Em meados do século XIX, entretanto, a região do Bonsucesso começou a ser requisitada para outros tipos de ocupações. Havia muitos terrenos sem donos. Outros começaram a ser negociados. Um novo cemitério precisava ser construído em outro local, devendo ser grande o suficiente para permitir uma quadra para cada confraria.
Um trecho da antiga Estrada Geral, no Avareí, distante do centro urbano, seria o local ideal para a construção da nova necrópole. Entretanto, não havia dinheiro para isso. Subscrições foram encabeçadas por diversas autoridades até que Bento José Branco doou o terreno do cemitério católico.

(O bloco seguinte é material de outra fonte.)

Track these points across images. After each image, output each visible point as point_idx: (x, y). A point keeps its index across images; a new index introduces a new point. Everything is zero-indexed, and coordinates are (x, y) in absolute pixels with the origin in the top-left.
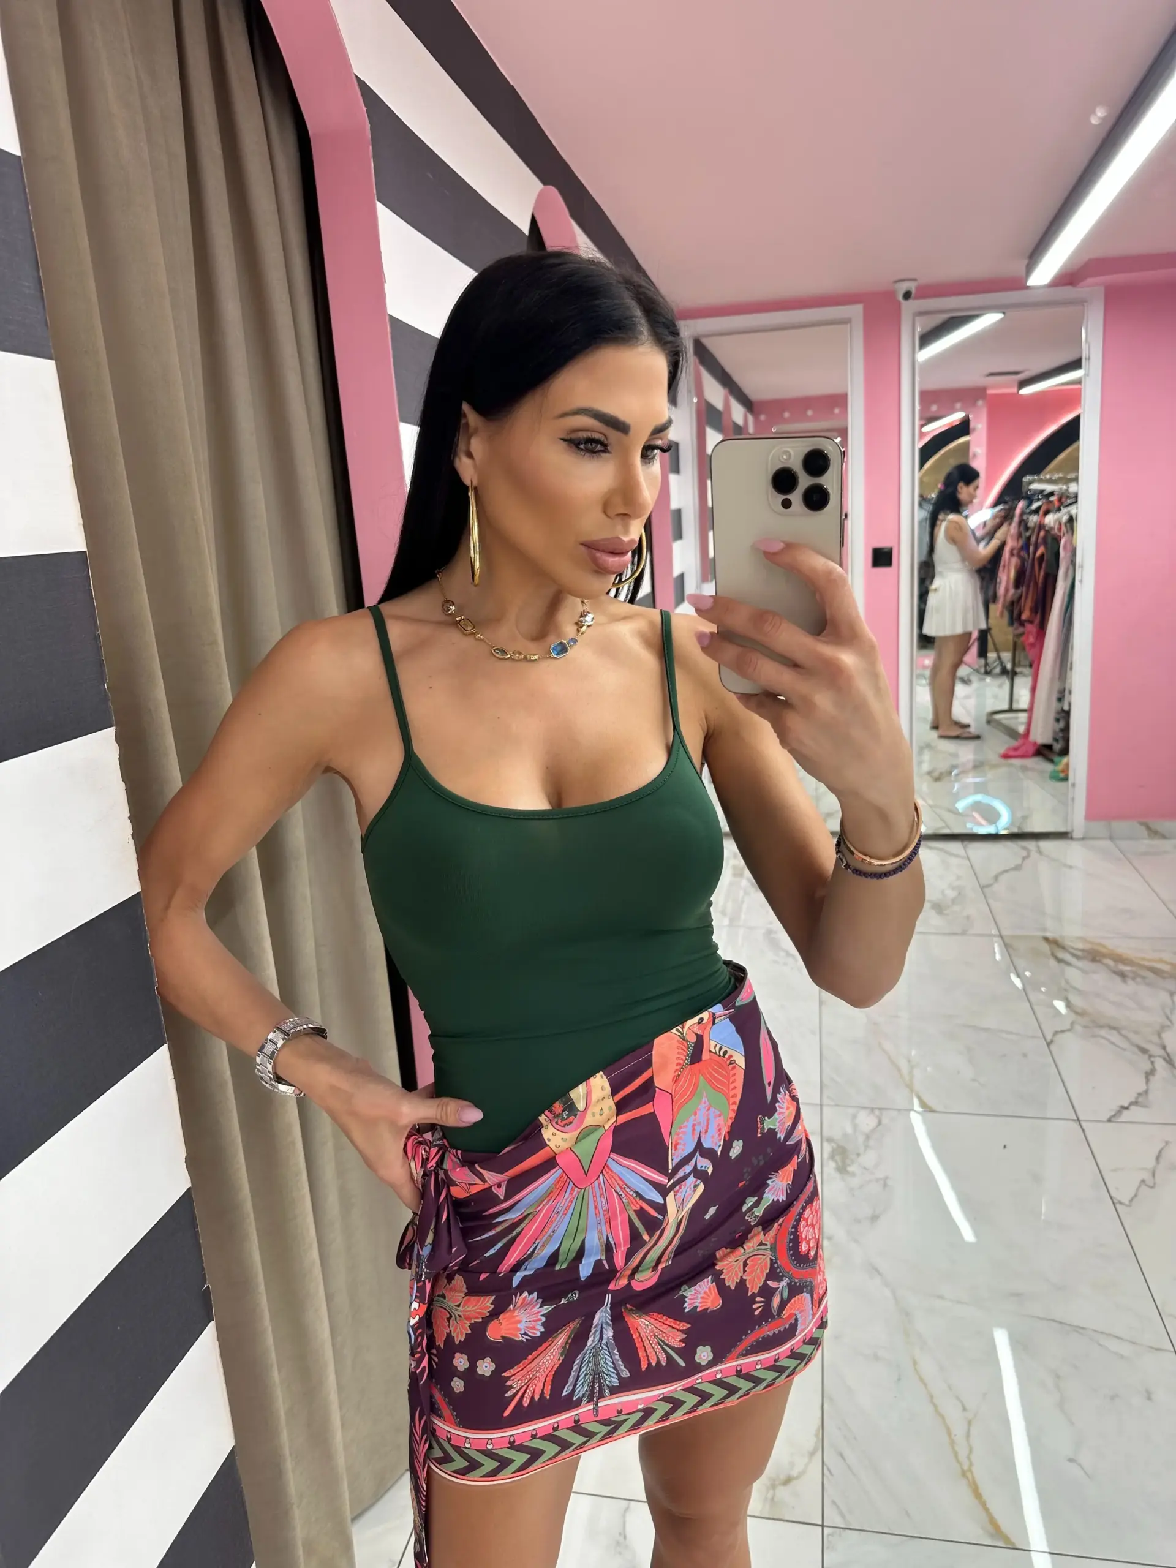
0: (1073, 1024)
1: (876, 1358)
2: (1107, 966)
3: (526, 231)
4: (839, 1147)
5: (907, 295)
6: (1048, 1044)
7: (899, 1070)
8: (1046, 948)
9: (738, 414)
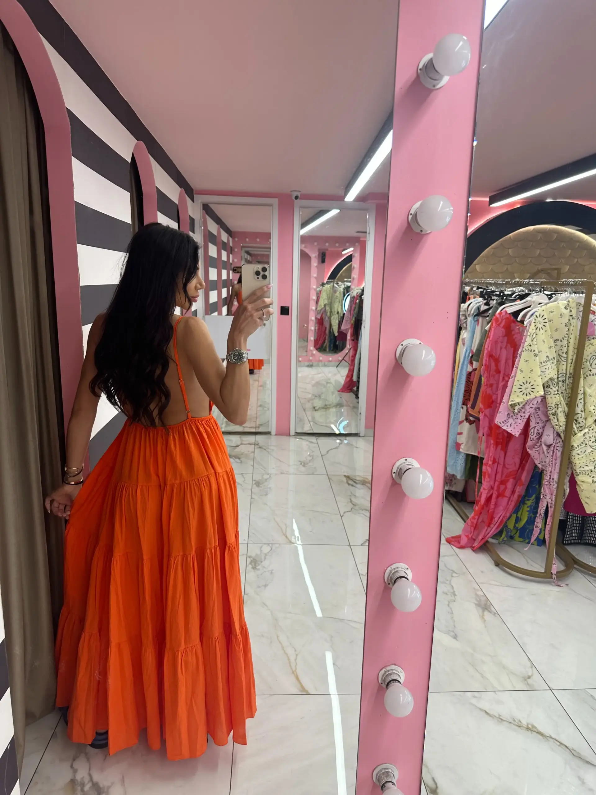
0: (352, 509)
1: (262, 636)
2: (367, 486)
3: (130, 162)
4: (254, 559)
5: (297, 198)
6: (341, 517)
7: (281, 529)
8: (344, 479)
9: (224, 237)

O novo cemitério foi inaugurado em 1870. No início a região era de difícil acesso nas épocas de chuvas. Algumas vezes era preciso que a Estrada de Ferro autorizasse o uso da linha férrea para a passagem, tanto dos mortos, quanto daqueles que seguiam o féretro. Construído por uma empresa de Mogi das Cruzes, sua área era bem menor que a atual. O portão de entrada dava diretamente na capela levantada em taipa de pilão. A disposição das covas respeitava a posição social e religiosa dos mortos. Havia a quadra dos barões e as quadras das irmandades. Ao fundo, duas áreas serviam aos escravos. Ao que tudo indica, o antigo cemitério da Rua Barão foi parcialmente abandonado, sendo encontradas algumas ossadas no século seguinte.
Apesar do estatuto do novo cemitério prever a criação de um local para o sepultamento dos acatólicos, coube novamente a Luiz Simon adquirir um terreno paralelo e para lá transferir seus mortos, liberando também para o sepultamento de negros, protestantes, enfim, de todos os não-católicos. Em determinada ocasião, ele também permitiu que sua necrópole recebesse os cadáveres dos variolosos, renegados pelo cemitério municipal.

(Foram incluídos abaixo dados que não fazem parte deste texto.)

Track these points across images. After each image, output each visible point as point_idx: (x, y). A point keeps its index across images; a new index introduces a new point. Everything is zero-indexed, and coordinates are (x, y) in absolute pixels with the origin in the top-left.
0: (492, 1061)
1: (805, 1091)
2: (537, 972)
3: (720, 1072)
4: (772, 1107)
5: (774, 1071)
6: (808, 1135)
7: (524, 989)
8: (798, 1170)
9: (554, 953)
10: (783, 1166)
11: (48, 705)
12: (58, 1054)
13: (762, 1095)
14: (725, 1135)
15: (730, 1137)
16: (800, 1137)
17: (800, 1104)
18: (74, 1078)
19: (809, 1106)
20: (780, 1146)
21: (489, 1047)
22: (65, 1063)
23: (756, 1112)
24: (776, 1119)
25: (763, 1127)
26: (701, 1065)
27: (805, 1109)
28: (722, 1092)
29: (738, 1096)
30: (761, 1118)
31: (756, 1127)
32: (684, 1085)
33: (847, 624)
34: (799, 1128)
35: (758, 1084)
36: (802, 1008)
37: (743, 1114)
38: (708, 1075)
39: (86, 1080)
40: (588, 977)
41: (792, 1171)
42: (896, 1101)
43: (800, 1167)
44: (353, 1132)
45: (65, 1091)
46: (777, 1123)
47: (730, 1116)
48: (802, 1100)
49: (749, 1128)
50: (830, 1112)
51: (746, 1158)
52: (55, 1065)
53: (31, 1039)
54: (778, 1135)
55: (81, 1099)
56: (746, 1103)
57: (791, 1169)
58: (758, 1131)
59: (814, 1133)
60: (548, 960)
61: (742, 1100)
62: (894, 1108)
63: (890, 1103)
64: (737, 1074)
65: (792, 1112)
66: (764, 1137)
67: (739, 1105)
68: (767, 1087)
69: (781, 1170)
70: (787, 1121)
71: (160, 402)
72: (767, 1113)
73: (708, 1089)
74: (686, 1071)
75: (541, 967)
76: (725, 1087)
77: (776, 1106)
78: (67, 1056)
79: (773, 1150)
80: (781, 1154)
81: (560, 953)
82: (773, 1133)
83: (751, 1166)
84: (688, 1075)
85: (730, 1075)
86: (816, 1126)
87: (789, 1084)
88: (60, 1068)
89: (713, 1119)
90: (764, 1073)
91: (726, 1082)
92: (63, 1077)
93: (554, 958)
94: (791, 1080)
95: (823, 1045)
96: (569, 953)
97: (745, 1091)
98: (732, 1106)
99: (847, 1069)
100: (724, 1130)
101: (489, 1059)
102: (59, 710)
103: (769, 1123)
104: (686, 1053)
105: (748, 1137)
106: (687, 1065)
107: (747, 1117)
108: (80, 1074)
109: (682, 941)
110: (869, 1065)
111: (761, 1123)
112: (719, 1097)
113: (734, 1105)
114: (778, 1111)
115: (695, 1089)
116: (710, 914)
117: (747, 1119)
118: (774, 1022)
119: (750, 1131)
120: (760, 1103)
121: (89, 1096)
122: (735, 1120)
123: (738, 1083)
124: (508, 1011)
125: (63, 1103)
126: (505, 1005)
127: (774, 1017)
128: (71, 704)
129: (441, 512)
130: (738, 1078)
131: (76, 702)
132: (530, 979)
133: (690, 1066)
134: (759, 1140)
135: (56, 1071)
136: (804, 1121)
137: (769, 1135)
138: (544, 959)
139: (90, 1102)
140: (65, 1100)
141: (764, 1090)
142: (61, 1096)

Muitos anos depois, com o fim das questões religiosas, ambos os cemitérios foram agregados. O cemitério acatólico foi doado ao município por Eva Simon Block, irmã de Luiz Simon. Atualmente, logo à entrada principal, à esquerda, encontra-se o sepulcro desta família judia. Isso explica haver no cemitério inaugurado em 1870, um túmulo trazendo uma data de 1850, ano da morte de Luiz Goodchaux, tio de Luiz Simon.
A necrópole do Avareí tem um inestimável valor histórico. Apesar dos milhares de túmulos, sua quadra inaugural abriga dezenas de sepulcros centenários que guardam os restos mortais de personalidades como João da Costa Gomes Leitão, Barão de Santa Branca, Lúcio Malta, Cônego José Bento, dentre outros. Há ainda aqueles considerados milagrosos como o de Dona Adélia Braga de Siqueira, do Padre Saint Clair e da menina “Janaína”. Um verdadeiro “museu a céu aberto”.